Bhupathys find that the invisible man is the auto-driver who spoiled all their plans. Hence they spoil his name by troubling people and tell people that they are allies of "Mayaavi" (magic man). Hence Maayavi now becomes a villain for the people. Bhupathy blackmails Natesan to give the invisible machine, and else all his children shall be killed. They also kill one child as he refused to hand it over. Hence the child who knows about the invisible man gives the machine to Bhupathy. Now Ilayaraja Bhupathy becomes invisible and starts to loot money from people, performs larcenies in banks and threatens all people. Narendra Bhupathy demands the rule of Tamil Nadu state under him, and else he would kill people in the number of the 1500s until the government is handed over and kills 3000 people in school and train to realise the seriousness. Fearing his acts, the governor agrees to hand over the state to him, but actually is behind the police plan to arrest Bhupathys and get back the state from their threat.
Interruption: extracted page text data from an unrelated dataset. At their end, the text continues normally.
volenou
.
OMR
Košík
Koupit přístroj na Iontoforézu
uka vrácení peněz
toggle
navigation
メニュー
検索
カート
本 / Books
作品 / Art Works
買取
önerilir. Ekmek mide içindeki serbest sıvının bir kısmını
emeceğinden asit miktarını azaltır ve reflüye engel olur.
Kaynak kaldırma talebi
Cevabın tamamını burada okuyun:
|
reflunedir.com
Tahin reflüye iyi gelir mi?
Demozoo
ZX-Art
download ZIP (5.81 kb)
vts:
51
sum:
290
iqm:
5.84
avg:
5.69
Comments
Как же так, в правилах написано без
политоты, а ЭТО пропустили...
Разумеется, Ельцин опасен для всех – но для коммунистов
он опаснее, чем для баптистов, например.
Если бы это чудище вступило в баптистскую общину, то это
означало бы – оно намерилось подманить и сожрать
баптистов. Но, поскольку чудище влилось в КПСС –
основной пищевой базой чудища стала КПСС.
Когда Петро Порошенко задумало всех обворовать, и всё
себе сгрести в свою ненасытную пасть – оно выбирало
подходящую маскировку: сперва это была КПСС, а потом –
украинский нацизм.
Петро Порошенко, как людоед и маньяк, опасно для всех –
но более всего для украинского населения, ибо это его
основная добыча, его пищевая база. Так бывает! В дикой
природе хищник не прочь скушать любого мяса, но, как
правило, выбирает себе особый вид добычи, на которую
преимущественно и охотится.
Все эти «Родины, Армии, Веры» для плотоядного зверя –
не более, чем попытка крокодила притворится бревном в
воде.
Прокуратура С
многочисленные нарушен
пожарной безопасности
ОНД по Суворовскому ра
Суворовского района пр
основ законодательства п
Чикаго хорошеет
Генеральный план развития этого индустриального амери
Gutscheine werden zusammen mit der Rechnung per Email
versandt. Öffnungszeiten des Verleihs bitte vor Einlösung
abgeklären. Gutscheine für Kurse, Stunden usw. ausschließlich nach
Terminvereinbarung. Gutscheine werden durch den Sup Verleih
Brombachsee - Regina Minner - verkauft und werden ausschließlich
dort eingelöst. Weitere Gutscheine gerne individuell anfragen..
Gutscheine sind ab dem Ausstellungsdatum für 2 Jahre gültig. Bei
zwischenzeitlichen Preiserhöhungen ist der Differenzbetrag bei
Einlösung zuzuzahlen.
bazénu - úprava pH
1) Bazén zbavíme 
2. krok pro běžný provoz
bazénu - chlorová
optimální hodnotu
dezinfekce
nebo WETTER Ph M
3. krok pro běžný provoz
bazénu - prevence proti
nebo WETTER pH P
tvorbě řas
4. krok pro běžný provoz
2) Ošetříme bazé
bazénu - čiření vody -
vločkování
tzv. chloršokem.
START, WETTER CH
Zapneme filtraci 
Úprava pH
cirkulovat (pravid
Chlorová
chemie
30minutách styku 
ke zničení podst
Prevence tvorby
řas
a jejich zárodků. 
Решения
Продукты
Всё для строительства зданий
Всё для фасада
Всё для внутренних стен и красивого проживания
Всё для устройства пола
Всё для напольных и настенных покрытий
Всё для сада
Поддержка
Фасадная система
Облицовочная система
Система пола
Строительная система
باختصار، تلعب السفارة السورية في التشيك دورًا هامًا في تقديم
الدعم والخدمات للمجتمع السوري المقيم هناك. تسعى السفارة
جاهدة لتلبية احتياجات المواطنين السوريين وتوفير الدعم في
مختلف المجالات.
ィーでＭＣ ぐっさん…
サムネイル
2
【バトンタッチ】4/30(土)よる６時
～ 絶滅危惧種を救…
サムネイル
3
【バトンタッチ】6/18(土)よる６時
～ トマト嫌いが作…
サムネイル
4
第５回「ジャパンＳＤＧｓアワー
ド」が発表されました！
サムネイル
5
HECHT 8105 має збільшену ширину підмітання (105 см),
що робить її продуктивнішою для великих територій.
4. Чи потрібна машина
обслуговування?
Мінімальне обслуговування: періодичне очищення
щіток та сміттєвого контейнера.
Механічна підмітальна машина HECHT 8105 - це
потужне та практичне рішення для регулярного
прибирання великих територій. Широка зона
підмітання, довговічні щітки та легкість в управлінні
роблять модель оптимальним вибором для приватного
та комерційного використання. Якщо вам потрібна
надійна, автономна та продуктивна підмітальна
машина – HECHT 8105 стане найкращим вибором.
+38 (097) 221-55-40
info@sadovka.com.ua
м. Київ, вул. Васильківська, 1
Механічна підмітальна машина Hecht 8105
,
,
Natesan finds about everything and sets off to save the city from Bhupathy. He tells policemen about his plan and enters the place as a TV cameraman where the "Oath of Office" ceremony by senior Bhupathy take place. He uses a red filter to capture junior Bhupathy and attacks him. But he cannot withstand as the camera breaks in the chaos created by Bhupathy. Meenkashi uses a giant light used by a circus and covers with a red colour dress, and junior Bhupathy, who is invisible, is now clearly visible to everyone. Natesan manages to escape from both Bhupathys when both of them tried to kill him, instead of killing one another. In the incident, the invisibility machine breaks. Natesan concludes that any invention which can be misused against people should not be welcomed. Meenakshi and Natesan finally marry.

==Production==
The director Vijayan died during the making of the film, so his son Sundar stepped in as director and completed the remaining portions.

== Soundtrack ==
Soundtrack was composed by Shankar–Ganesh. This soundtrack was released in Telugu as Mayakrishnudu where all lyrics were written by Rajasri.

- Tamil

| Song | Singers | Lyrics | Length |
| "Vaathiyaare Chinna" | S. Janaki and chorus | Vaali | 03:59 |
| "Indha Raagamum" | Mano and K. S. Chitra | 05:21 |
| "En Rathathin" | S. P. Balasubrahmanyam and chorus | Pulamaipithan | 04:23 |
| "Ora Ayiram" (I Love You) | S. P. Balasubrahmanyam and S. Janaki | 05:19 |
| "En Peru Sweety" | S. Janaki and chorus | 04:14 |

- Telugu

| Song | Singers | Length |
|---|---|---|
| "Aha Raagala Rachilakale" | S. P. Balasubrahmanyam, Chorus | 04:35 |
| "Chinna Raja Aha Chinna Raja" | S. Janaki, Chorus | 03:57 |
| "O Kartika Pornami" | S. P. Balasubrahmanyam, S. Janaki | 05:47 |
| "Ee Ragamu Ee Thalamu" | S. P. Balasubrahmanyam, S. P. Sailaja | 04:50 |
| "Naa Pere Sweety" | S. Janaki, Chorus | 03:04 |

== Release and reception ==
En Rathathin Rathame was released on 14 April 1989, during Puthandu. P. S. S. of Kalki praised Meenakshi Seshadri's acting but felt Bhagyaraj in a serious role playing M. G. Ramachandran's supporter was not effective while questioning the makers for using names of Ramachandran and G. D. Naidu as it looked more like mocking them rather than increasing their images and that the issue of elders in a film for children feels irritating and panned the characterisations of scientist and antagonist.